The Chinese market is likely to drive demand for renewable energy, giving California companies the opportunity to scale up their technology and drive down costs, Todd Woody wrote for Grist. But solar energy has a dirty secret, he noted: photovoltaic modules are made from a mix of toxic chemicals.

China is taking tentative steps to master another alternative energy industry: using mirrors to capture sunlight, produce steam and generate electricity, The New York Times said.

The country’s car sales officially topped those of the United States for the first time in 2009. Chinese consumers will keep buying cars, Forbes reported, but foreign brands have the edge for now.

Hong Kong’s roadside air pollution reached life-threatening levels on one in every eight days last year, according to Agence France-Presse.

Demonstrators in Hong Kong are opposing a high-speed rail project to link the special administrative region to Guangzhou, the Associated Press said. What began as a protest by suburban villagers who were forced to relocate has grown into a broader coalition.

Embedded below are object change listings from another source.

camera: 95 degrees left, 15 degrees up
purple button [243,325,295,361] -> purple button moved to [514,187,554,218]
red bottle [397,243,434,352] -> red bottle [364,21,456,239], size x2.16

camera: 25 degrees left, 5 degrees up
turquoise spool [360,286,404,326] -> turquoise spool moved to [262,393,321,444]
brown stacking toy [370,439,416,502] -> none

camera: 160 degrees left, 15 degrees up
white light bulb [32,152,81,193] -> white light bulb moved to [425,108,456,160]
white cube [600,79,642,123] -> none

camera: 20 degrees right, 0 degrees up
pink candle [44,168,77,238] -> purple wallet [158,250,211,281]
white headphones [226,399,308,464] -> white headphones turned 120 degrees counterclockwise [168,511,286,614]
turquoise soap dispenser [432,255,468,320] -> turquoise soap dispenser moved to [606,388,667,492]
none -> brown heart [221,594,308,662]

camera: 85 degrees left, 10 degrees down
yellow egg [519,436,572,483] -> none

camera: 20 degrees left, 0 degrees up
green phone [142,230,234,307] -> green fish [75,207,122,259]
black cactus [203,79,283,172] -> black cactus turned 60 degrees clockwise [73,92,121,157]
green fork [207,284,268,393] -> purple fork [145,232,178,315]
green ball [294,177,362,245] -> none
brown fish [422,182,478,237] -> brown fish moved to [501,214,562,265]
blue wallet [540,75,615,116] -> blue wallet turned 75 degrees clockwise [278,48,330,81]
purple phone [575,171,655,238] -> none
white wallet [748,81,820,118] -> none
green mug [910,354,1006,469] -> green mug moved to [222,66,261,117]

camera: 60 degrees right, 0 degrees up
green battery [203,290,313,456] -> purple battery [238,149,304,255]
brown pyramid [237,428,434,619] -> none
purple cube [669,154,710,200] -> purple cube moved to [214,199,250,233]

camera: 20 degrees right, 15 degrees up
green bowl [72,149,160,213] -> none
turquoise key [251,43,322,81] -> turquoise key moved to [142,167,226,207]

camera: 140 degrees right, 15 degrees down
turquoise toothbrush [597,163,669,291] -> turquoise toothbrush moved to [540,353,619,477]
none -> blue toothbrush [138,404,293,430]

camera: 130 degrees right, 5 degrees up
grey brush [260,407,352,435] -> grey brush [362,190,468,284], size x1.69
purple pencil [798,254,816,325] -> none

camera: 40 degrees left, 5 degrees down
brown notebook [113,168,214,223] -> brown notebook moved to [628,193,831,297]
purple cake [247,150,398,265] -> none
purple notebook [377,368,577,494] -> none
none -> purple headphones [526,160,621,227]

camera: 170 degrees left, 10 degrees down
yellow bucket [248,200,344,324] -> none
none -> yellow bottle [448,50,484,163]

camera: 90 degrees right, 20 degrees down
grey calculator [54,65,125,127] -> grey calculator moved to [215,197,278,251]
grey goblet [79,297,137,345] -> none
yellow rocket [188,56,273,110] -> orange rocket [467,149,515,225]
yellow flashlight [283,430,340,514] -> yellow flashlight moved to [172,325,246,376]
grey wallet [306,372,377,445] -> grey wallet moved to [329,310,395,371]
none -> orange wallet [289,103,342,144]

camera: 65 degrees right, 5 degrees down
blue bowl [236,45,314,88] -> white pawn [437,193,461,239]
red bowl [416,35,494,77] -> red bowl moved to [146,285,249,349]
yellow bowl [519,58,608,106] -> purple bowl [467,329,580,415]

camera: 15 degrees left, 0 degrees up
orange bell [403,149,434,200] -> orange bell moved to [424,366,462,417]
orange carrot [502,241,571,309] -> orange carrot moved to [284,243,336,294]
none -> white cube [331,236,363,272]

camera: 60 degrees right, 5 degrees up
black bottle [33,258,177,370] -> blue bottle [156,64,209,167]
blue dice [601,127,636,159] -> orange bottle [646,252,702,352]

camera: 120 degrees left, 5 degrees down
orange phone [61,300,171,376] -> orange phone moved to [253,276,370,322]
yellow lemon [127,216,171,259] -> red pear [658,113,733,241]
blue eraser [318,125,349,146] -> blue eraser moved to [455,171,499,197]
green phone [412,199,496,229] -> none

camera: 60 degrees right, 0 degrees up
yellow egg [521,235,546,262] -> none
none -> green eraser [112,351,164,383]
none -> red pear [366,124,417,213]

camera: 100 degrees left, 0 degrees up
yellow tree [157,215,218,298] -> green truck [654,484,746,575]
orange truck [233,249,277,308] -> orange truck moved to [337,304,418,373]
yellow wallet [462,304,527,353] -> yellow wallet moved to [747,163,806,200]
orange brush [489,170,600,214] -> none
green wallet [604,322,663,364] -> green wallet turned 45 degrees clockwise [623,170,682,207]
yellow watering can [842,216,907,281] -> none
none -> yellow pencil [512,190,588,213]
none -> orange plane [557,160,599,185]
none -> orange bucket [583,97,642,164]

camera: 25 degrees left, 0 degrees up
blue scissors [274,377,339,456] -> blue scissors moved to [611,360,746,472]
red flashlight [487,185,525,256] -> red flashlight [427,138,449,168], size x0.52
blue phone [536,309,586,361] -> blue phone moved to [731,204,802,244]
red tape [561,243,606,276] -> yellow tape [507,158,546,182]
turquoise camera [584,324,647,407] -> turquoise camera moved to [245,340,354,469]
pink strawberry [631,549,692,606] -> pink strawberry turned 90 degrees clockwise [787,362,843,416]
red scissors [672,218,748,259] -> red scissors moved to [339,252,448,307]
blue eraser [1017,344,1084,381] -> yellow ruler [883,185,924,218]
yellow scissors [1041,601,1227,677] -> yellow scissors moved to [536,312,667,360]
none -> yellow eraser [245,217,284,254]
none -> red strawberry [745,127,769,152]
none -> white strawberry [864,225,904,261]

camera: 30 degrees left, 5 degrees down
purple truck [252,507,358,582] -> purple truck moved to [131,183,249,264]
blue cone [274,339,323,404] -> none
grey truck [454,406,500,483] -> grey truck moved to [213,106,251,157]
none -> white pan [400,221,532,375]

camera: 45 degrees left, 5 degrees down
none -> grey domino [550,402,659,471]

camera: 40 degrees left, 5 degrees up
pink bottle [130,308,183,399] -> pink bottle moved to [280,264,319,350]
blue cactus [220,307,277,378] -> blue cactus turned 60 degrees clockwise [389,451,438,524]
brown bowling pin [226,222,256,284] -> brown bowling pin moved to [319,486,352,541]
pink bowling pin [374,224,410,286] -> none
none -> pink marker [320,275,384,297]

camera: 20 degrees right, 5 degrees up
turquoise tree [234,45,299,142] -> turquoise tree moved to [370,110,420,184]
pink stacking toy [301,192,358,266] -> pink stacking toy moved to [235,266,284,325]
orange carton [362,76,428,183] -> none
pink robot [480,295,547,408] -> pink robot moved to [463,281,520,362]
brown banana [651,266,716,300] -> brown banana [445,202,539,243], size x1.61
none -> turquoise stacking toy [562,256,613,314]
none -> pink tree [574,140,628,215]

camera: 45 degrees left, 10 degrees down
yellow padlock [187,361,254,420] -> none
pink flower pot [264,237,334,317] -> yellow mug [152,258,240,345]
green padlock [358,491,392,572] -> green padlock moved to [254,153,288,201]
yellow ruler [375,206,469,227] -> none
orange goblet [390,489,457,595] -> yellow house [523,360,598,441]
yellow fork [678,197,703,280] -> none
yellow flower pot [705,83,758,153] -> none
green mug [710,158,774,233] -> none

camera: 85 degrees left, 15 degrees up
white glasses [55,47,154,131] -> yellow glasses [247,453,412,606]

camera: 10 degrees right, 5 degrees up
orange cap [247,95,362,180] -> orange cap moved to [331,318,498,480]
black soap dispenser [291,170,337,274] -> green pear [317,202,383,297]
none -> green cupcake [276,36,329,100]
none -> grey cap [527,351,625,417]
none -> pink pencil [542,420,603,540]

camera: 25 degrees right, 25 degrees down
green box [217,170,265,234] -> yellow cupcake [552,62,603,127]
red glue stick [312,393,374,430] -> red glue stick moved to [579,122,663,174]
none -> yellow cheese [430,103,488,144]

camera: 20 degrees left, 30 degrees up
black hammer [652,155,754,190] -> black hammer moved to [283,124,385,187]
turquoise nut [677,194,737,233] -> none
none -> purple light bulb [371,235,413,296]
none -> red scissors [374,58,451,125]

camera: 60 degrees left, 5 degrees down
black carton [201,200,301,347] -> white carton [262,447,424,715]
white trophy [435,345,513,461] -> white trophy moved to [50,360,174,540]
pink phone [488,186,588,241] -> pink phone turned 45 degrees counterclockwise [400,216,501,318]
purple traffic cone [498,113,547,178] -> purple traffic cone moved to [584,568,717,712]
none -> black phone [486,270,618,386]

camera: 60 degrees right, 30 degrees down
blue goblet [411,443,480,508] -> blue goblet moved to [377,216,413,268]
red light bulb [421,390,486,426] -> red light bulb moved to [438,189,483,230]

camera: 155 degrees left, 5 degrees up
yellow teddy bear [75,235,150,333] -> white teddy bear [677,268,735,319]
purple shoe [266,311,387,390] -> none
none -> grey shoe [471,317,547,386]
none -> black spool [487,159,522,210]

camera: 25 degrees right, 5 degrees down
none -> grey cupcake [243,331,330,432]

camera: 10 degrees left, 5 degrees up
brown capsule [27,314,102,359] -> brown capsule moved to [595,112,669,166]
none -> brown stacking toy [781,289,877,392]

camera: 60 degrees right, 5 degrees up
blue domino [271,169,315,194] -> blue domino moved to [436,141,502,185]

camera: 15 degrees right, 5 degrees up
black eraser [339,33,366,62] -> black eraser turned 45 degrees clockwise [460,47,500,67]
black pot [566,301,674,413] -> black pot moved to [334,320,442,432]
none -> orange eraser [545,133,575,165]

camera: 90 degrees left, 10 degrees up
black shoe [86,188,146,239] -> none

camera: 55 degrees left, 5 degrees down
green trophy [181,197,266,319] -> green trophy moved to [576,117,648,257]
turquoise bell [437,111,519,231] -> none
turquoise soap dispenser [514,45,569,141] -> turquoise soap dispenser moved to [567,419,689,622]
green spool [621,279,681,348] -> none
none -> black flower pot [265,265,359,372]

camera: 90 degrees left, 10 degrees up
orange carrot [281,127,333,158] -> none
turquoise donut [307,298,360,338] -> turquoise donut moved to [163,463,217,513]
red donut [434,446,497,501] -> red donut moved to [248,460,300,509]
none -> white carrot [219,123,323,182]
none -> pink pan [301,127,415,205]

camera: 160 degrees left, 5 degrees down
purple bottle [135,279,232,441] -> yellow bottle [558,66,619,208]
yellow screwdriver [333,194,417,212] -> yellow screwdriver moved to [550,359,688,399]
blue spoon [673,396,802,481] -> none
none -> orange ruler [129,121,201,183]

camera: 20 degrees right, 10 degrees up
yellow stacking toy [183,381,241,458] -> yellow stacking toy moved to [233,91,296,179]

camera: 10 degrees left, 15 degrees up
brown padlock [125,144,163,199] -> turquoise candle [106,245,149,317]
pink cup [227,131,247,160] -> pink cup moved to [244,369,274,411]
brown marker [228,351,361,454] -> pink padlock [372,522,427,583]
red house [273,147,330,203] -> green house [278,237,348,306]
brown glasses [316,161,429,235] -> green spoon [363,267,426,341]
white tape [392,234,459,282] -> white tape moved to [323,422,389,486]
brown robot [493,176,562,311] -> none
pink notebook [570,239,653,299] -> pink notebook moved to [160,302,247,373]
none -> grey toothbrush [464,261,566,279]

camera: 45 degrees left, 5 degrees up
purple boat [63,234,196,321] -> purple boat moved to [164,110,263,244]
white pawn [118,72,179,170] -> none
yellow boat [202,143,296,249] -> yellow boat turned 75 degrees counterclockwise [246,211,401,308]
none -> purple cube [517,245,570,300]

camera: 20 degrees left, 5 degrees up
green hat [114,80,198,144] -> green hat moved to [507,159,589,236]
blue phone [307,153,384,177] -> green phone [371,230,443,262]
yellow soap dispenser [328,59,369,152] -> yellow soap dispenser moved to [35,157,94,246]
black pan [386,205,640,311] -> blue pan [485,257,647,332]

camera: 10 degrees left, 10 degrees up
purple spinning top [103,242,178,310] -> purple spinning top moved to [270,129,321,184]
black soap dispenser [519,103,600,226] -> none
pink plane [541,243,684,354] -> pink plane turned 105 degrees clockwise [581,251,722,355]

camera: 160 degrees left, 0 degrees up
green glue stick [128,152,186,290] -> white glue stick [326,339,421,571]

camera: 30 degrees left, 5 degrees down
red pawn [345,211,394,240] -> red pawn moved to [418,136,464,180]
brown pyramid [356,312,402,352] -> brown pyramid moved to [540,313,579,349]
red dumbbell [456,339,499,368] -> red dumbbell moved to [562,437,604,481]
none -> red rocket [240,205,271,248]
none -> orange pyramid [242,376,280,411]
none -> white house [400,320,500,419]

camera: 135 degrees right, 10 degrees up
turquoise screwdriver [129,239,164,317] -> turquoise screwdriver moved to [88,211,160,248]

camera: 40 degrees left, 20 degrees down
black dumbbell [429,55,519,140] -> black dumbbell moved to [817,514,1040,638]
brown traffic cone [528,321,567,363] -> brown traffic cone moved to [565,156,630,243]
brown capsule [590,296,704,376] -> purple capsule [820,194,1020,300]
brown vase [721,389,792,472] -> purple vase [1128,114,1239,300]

Following a successful test flight at Hongqiao International Airport, Shanghai will become the first city in China to have five runways for civilian use, China Daily reported, citing People’s Daily Online. The city will host this year’s World Expo.

China will set a new record for the world’s highest airport with a facility planned at an altitude of 4,436 meters in Nagqu prefecture, according to Xinhua.

The environmental organisation WWF launched a programme to protect the habitat of giant pandas in the upper reaches of the Yangtze River, Xinhua reported.

US product-safety authorities began investigating the presence of cadmium in children’s jewelry imported from China, the Associated Press said, after tests showed that some items consisted primarily of the toxic metal.

China should reduce its reliance on chemical fertilisers by as much as 50% because excessive use has resulted in serious pollution, Reuters quoted research by Renmin University and Greenpeace as saying.

The H1N1 flu strain is rapidly spreading into China’s countryside and there could be a spike in cases around the Lunar New Year period, Reuters reported, when millions of people head back to their home towns.